Once you decide that you are getting married and pick out your reception hall you will need to come up with a seating plan for your wedding. This is not always an easy task to do. You will need to sit down with your partner and go over the list in depth. It must be a joint decision. If the groom does not want to go over it then make sure that you get his ok on the final draft before submitting it to the reception hall.
Divide up your guests into lists. Family should go on one list, friends on another list and office co-workers, neighbors and friends of your parents onto another list. Making up your seating plan for your wedding will not be easy but if you follow a few easy steps it will make it as painless as possible.
After you have the separate lists made up, go over each one separately. First make a note of anyone that does not get along with another guest. Most couples have a few of these people on their invite list. Then take out a simple drawing of where the tables will be in your reception hall. Make sure the table numbers are on the ones in your drawing to make it easier for you later.
Of course you know who will be at the head table but if you come from a divided family and your parents no longer are on speaking terms, you might need to have two smaller head tables. Keeping the peace and making everyone happy is hard to do. Try to seat people who have things in common near each other.

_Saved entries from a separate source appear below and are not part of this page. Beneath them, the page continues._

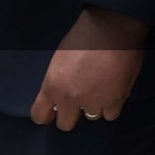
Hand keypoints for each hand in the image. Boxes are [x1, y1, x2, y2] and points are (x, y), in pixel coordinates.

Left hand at [29, 6, 146, 130]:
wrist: (111, 30)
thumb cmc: (82, 38)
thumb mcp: (58, 60)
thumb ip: (56, 82)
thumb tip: (58, 96)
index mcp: (52, 86)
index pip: (39, 115)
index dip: (45, 115)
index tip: (51, 112)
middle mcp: (70, 99)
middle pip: (65, 124)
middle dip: (70, 115)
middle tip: (77, 103)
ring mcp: (93, 102)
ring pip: (90, 118)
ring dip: (93, 108)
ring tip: (98, 90)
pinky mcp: (115, 101)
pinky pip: (110, 115)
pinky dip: (111, 106)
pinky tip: (111, 92)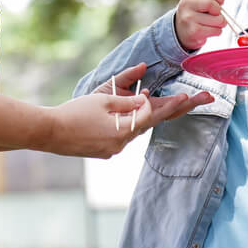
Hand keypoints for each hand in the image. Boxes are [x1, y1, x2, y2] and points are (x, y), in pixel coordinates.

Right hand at [51, 62, 213, 157]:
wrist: (48, 132)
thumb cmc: (74, 112)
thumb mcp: (104, 99)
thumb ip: (128, 99)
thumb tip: (148, 97)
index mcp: (124, 130)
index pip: (154, 115)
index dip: (172, 105)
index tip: (189, 97)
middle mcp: (122, 143)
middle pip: (150, 123)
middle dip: (173, 110)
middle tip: (198, 100)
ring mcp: (112, 149)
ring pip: (136, 129)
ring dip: (149, 116)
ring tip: (173, 103)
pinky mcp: (104, 151)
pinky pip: (123, 135)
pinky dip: (130, 123)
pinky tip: (134, 114)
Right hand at [174, 0, 226, 50]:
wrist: (181, 31)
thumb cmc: (195, 12)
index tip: (220, 2)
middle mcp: (186, 4)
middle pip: (211, 4)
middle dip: (219, 10)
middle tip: (216, 14)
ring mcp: (188, 18)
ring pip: (217, 19)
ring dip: (221, 23)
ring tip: (214, 23)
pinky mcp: (193, 31)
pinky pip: (215, 30)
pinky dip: (218, 31)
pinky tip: (210, 30)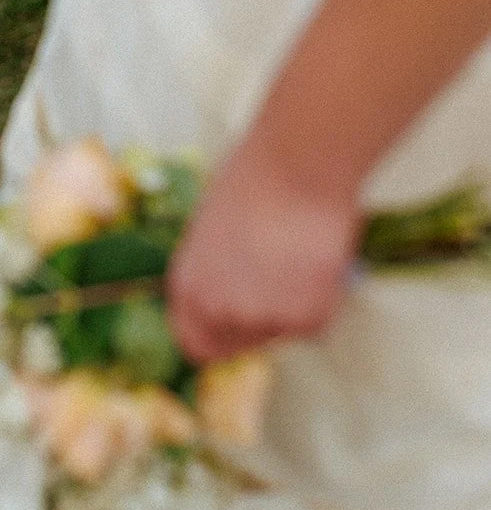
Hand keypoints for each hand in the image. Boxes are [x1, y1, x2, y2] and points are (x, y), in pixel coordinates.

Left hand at [166, 137, 360, 362]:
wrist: (297, 165)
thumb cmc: (255, 182)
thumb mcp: (213, 232)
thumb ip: (217, 273)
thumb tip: (234, 293)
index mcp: (188, 288)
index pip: (194, 343)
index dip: (216, 335)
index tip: (234, 326)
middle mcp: (218, 312)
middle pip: (239, 344)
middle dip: (258, 322)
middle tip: (278, 280)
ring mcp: (263, 320)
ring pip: (282, 331)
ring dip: (291, 304)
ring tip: (296, 252)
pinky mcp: (307, 320)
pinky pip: (315, 321)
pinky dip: (320, 296)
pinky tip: (316, 257)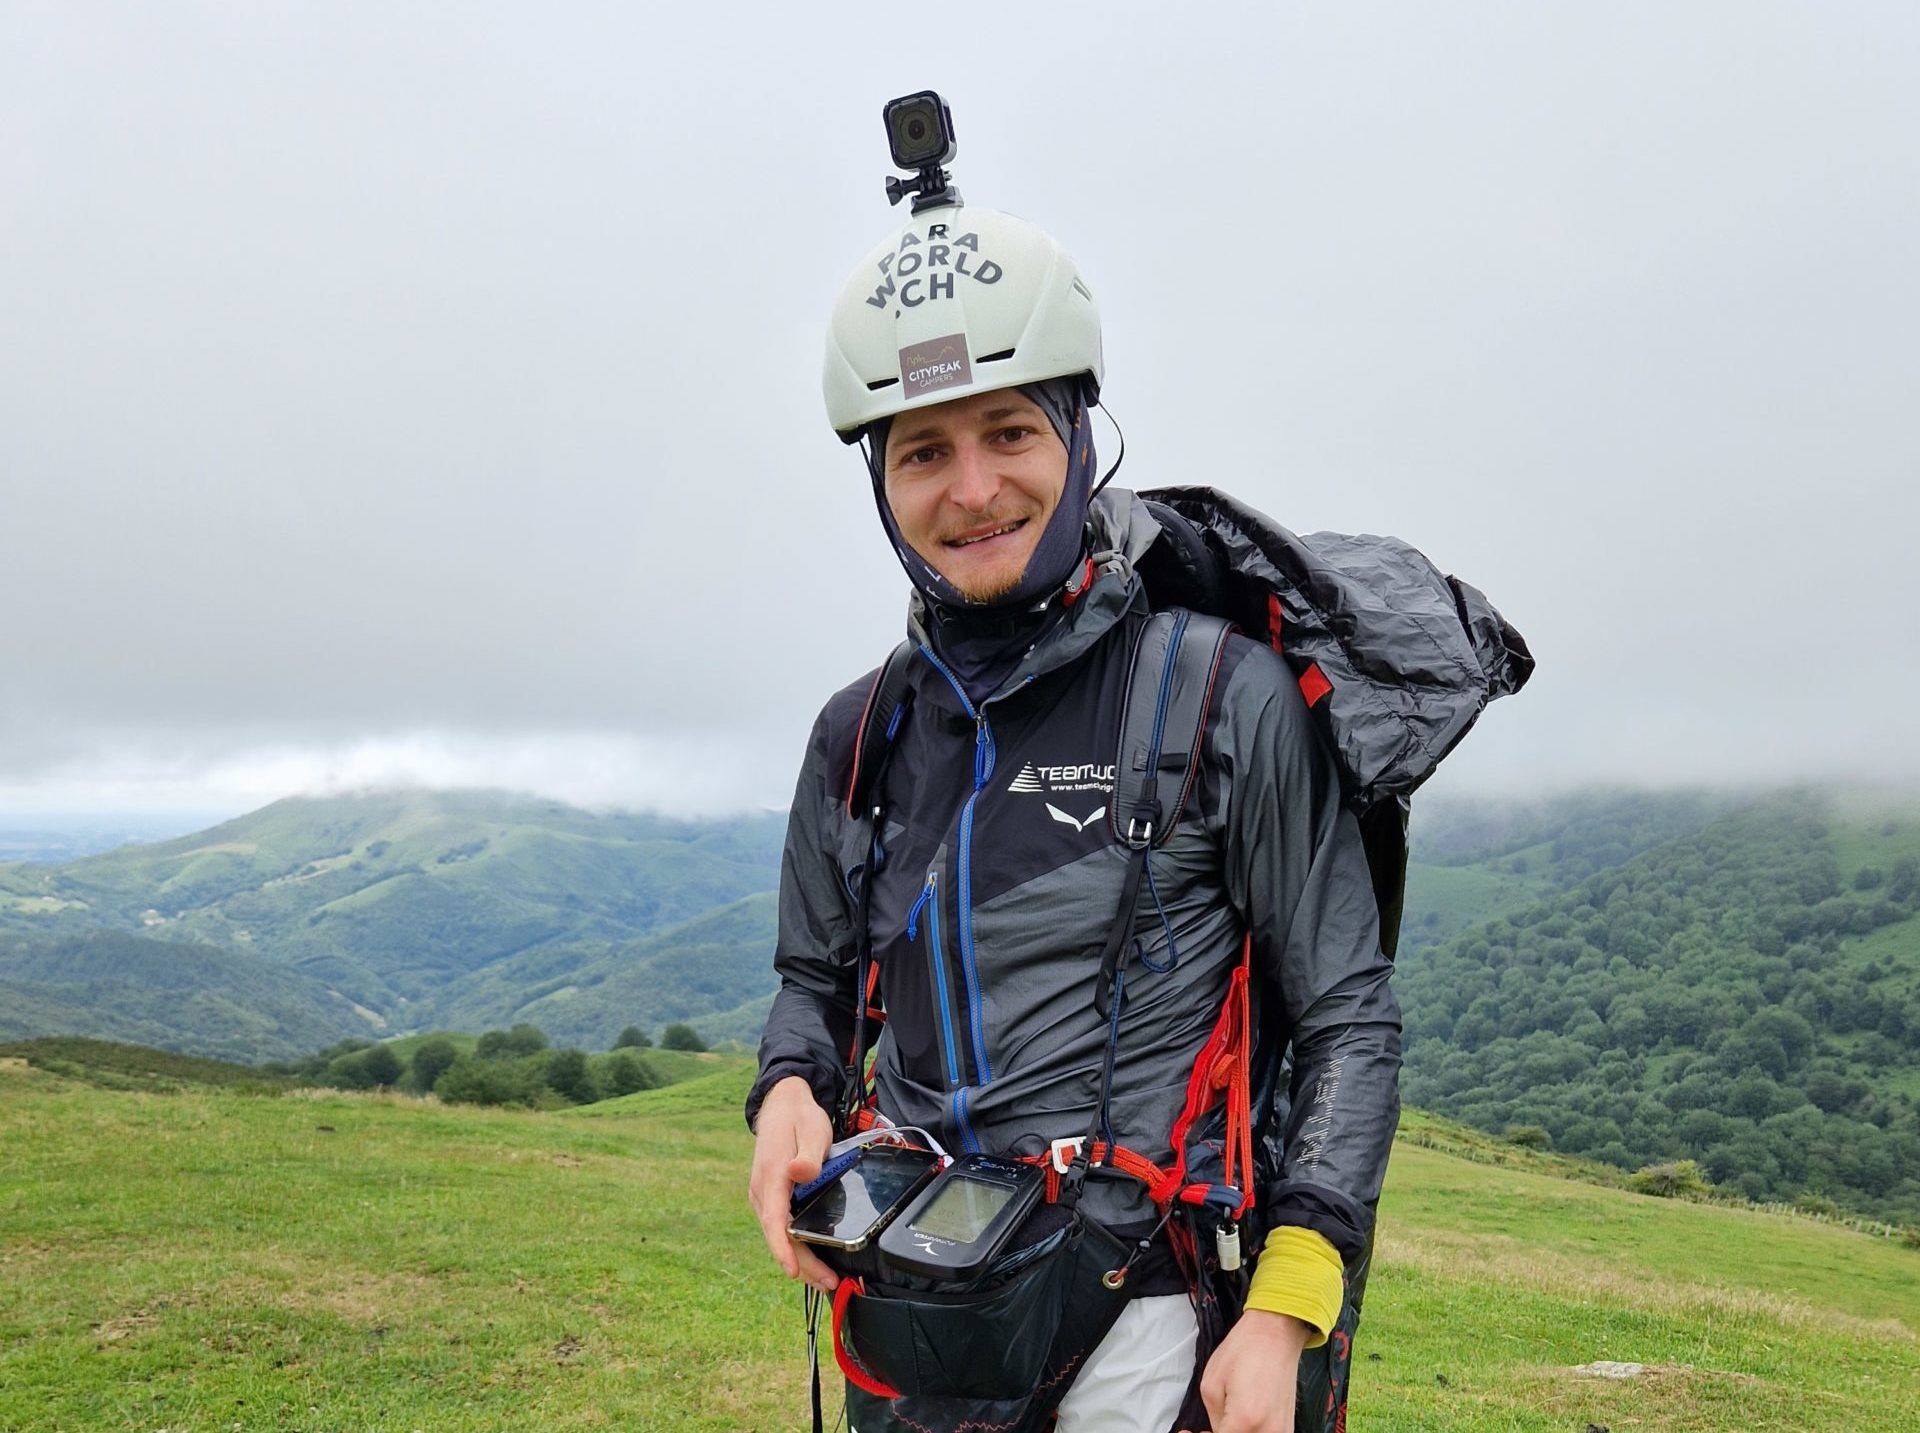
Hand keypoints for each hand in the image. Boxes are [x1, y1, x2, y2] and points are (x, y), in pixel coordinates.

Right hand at [747, 1075, 840, 1293]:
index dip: (782, 1248)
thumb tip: (800, 1172)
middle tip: (830, 1284)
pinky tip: (812, 1259)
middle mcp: (763, 1192)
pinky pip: (781, 1229)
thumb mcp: (811, 1130)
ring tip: (825, 1281)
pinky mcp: (772, 1199)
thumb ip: (808, 1154)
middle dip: (803, 1265)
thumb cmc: (800, 1118)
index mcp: (771, 1178)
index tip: (792, 1271)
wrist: (783, 1105)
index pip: (775, 1221)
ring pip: (780, 1236)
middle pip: (779, 1237)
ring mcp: (765, 1197)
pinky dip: (796, 1247)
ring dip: (801, 1260)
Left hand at [1181, 1309, 1309, 1432]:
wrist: (1276, 1333)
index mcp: (1244, 1420)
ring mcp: (1281, 1432)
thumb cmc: (1245, 1350)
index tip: (1192, 1432)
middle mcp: (1267, 1431)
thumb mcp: (1211, 1384)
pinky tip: (1237, 1424)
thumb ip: (1213, 1419)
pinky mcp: (1286, 1427)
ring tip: (1221, 1424)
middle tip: (1203, 1430)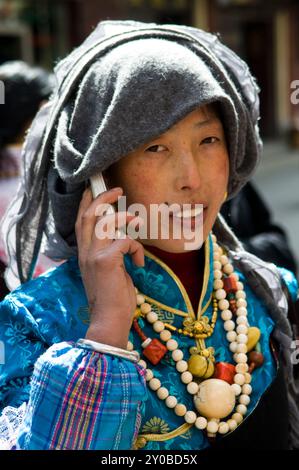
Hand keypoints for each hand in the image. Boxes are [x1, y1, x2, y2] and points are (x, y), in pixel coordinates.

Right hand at [75, 187, 143, 348]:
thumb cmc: (113, 299)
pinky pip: (125, 241)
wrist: (109, 320)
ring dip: (124, 216)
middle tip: (116, 189)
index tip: (92, 190)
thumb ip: (109, 255)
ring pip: (105, 222)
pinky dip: (137, 248)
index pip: (81, 223)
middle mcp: (85, 253)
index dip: (85, 204)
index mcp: (85, 255)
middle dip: (102, 198)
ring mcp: (94, 256)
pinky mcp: (106, 261)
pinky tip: (140, 263)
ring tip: (137, 220)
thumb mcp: (108, 273)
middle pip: (89, 215)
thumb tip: (121, 241)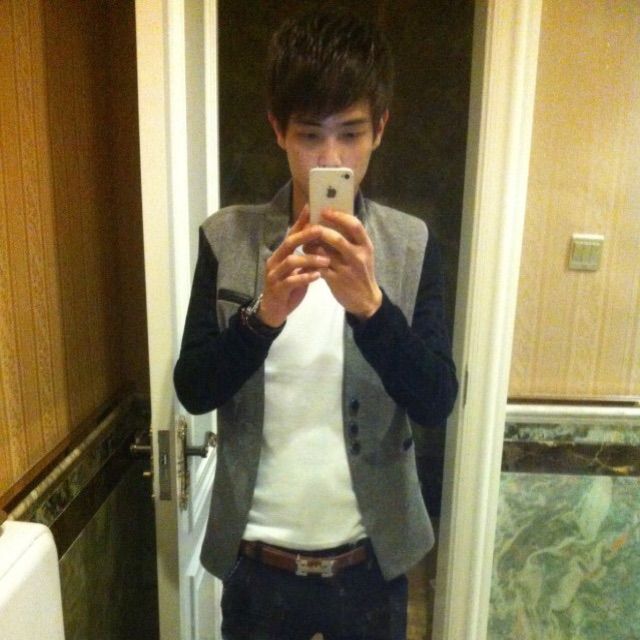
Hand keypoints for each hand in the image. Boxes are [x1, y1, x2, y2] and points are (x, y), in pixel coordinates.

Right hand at [258, 207, 329, 326]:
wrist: (273, 311)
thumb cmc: (288, 288)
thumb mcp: (297, 270)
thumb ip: (305, 257)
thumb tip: (322, 242)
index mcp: (280, 254)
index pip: (290, 234)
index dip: (300, 222)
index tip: (311, 208)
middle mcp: (275, 261)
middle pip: (289, 243)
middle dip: (305, 236)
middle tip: (322, 231)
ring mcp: (274, 275)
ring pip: (291, 261)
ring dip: (309, 259)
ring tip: (326, 260)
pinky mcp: (277, 289)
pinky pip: (291, 281)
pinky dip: (304, 277)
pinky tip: (317, 276)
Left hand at [313, 208, 382, 319]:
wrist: (366, 300)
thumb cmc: (361, 272)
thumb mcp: (363, 254)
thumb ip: (351, 240)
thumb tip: (331, 220)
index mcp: (366, 246)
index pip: (355, 225)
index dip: (339, 216)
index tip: (324, 211)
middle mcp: (358, 256)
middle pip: (337, 238)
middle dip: (319, 231)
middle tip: (309, 227)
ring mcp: (347, 269)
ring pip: (324, 253)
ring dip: (311, 246)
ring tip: (305, 244)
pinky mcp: (336, 281)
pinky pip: (319, 267)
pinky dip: (310, 262)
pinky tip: (305, 259)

Once they start talking they will have things to talk about.
Most of the time when making your seating plan for your wedding you will be putting your co-workers and neighbors in the tables that are least desirable. These are usually by the kitchen door or next to the speakers for the band. It seems that this is the norm these days and is what is expected. Your guests will not mind as they have come to help you celebrate your big day.
The most important thing to remember when making your seating plan for your wedding is to keep the people that do not get along apart. Seat them across the floor from each other if you can. If you speak to them ahead of time, ask that they put their differences aside just for this one day so that you can rest a little easier on your wedding day.